First – it is a disappointment (fair – probably not to that many people but I’m definitely amongst them!) there are not that many books about materials science. We have a few books from the previous century. Most notably: “The New Science of Strong Materials: Or Why You Don't Fall Through the Floor by J.E. Gordon like” or “Stuff: The Materials The World Is Made Of” by Ivan Amato. (An honorable mention goes to Oliver Sacks' “Uncle Tungsten” however I do recognize it’s more chemistry then materials science!).


In the last 5 year two news books have been published on the subject – “Stuff Matters: Exploring the Marvelous Materials That Shape Our Man-Made World” and “Liquid Rules: The Delightful and Dangerous Substances That Flow Through Our Lives”. Both are by Mark Miodownik, a British professor at the University College London who set out on a mission to share his love of materials with a wider audience. Although both deal with materials (liquids are also often treated as materials!), Today I want to recommend to you “Stuff Matters”. I like books in which the enthusiasm of the author for the subject can be felt through his work, and this book is a prime example of that!


The book will take you through engaging 10 chapters. The main focus of each chapter are the materials we know from our everyday life – Steel, Paper, Concrete, Chocolate, Foam, Plastic, Glass, Graphite, Porcelain, and Implants Materials. Every chapter is filled with some history behind the discoveries, fun facts, and a solid dose of science. But don’t worry – although the book starts pretty strong with attempting to explain crystal structure and the role of dislocations, I believe Mark Miodownik was able to make this book accessible for people without a solid science background. A 4.1/5 score on Goodreads is a really good indication of that!

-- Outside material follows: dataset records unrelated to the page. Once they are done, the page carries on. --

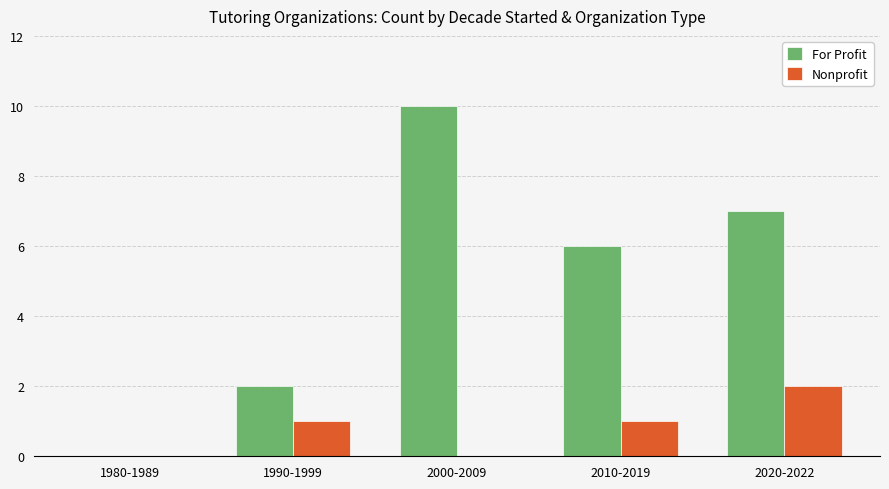

At which label does For Profit reach its peak?

2000-2009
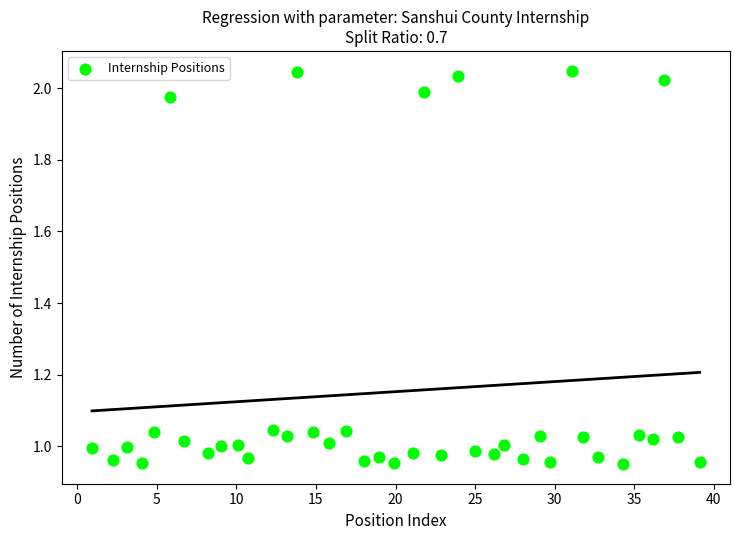

What is the range of X values (max minus min)?

38.2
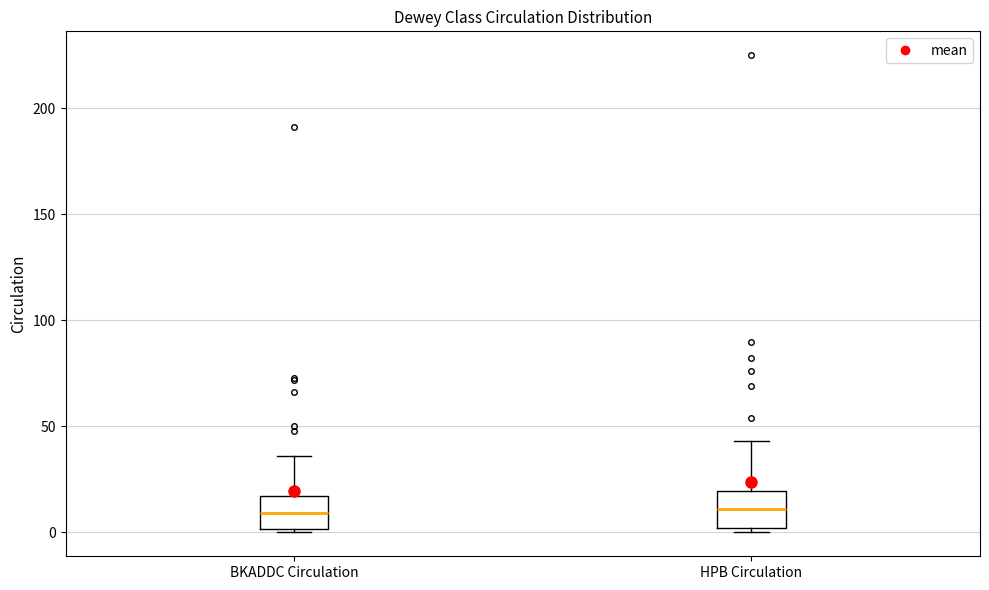

Where does the upper whisker of the box for HPB Circulation end on the y-axis? The values are not printed on the chart, so give them approximately, as read against the axis.

45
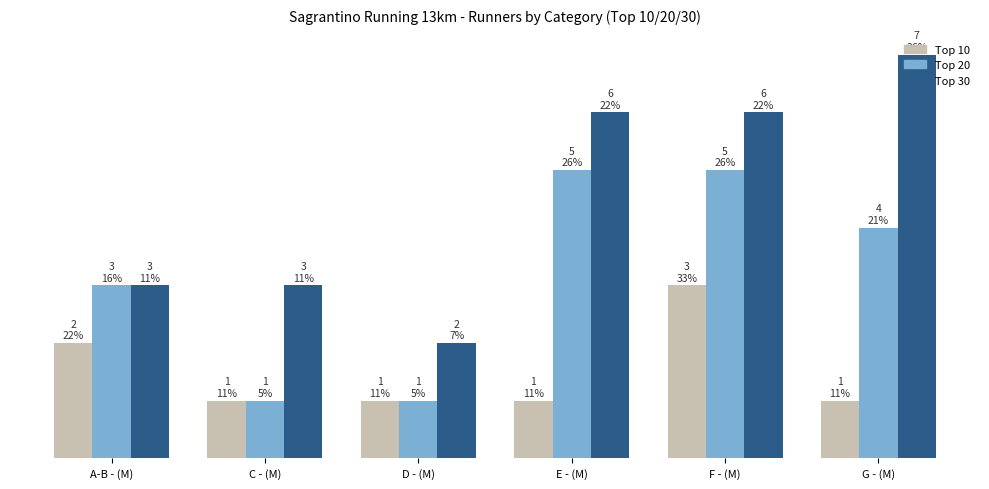

Are the bars horizontal?

No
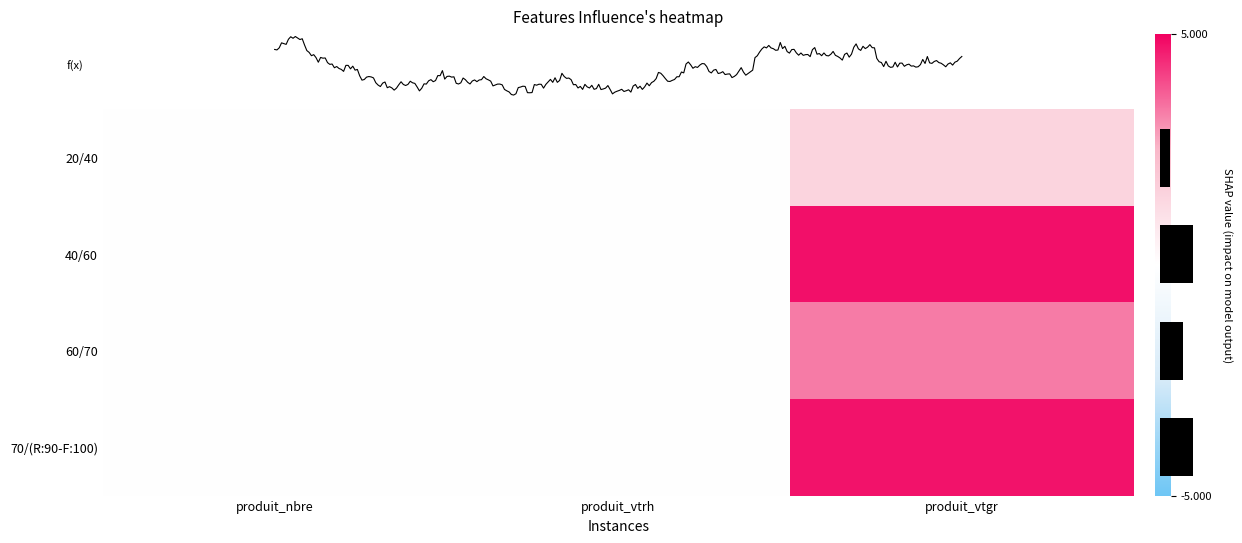

Count the 20/40 values in the range 0 to 1.

2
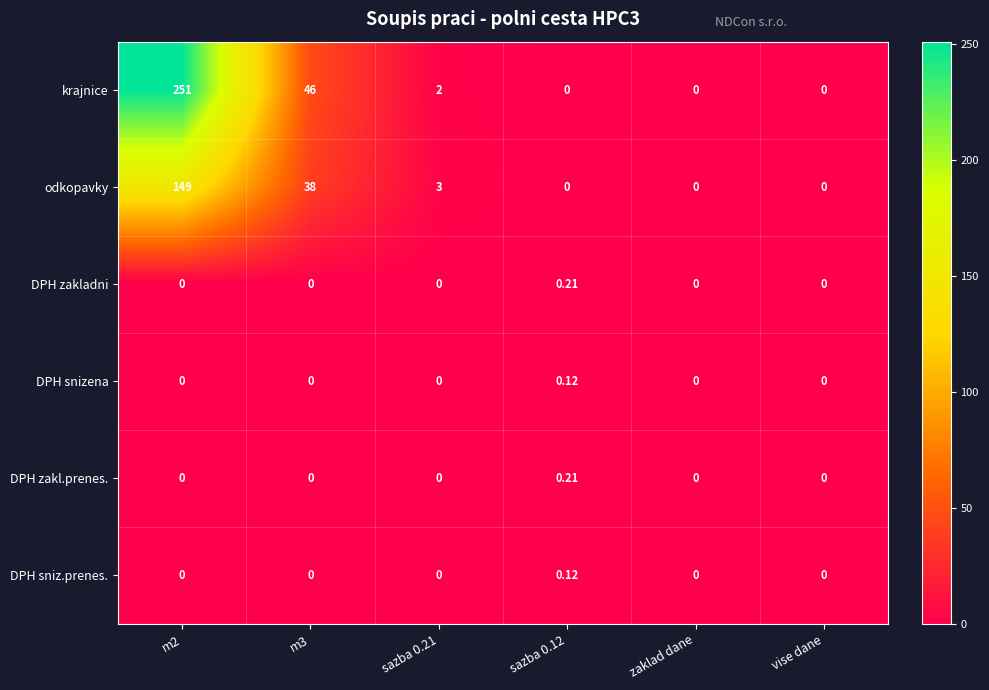

Which series has the largest total across all categories?

krajnice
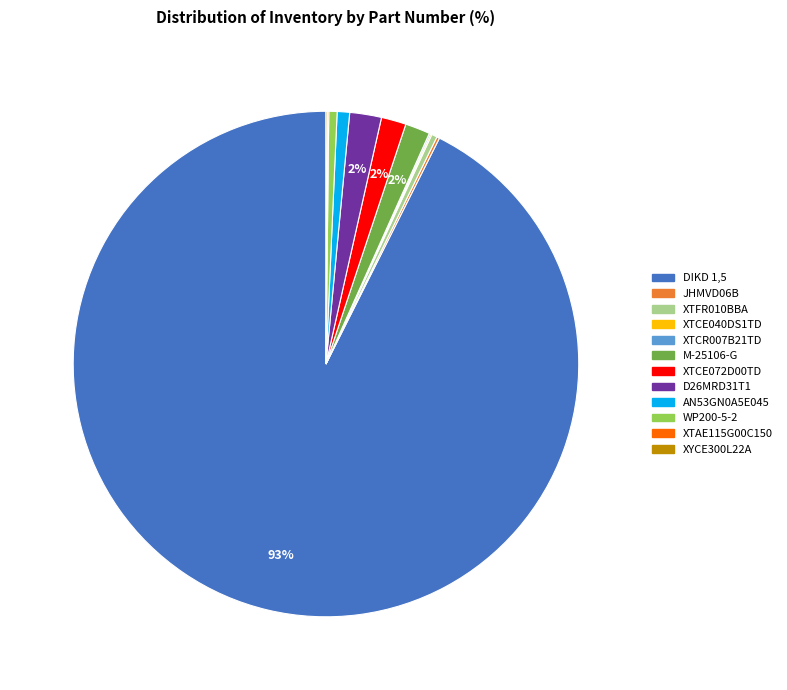

Which category has the biggest portion of the pie?

DIKD 1,5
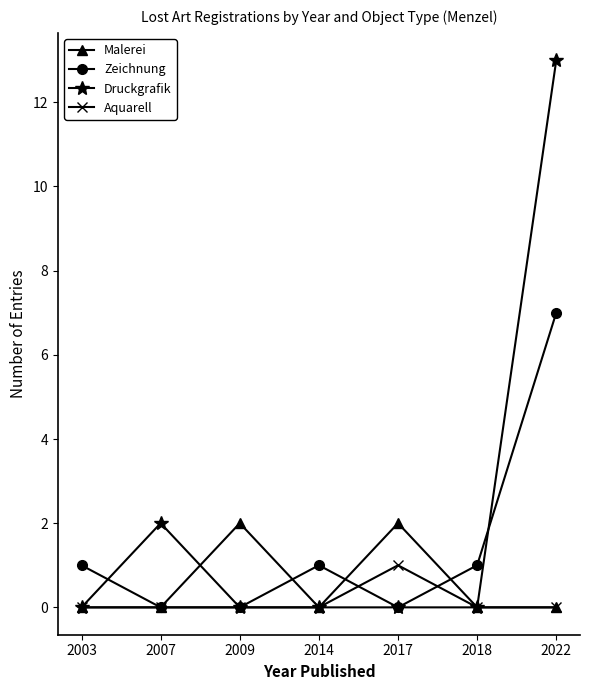

List the series in order of their peak value, highest first.

Druckgrafik, Zeichnung, Malerei, Aquarell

The book gets bonus points from me for being also suitable for people who do have a background in science, like myself. Although I didn’t learn new things about the mechanisms that govern the world of materials, I did learn about a few materials I’ve never heard about and gained new insight into the story behind some of them.


Should you read it? Yes! The book is brilliant, well-written, and entertaining. It’s a perfect fit for anyone who is curious about the world!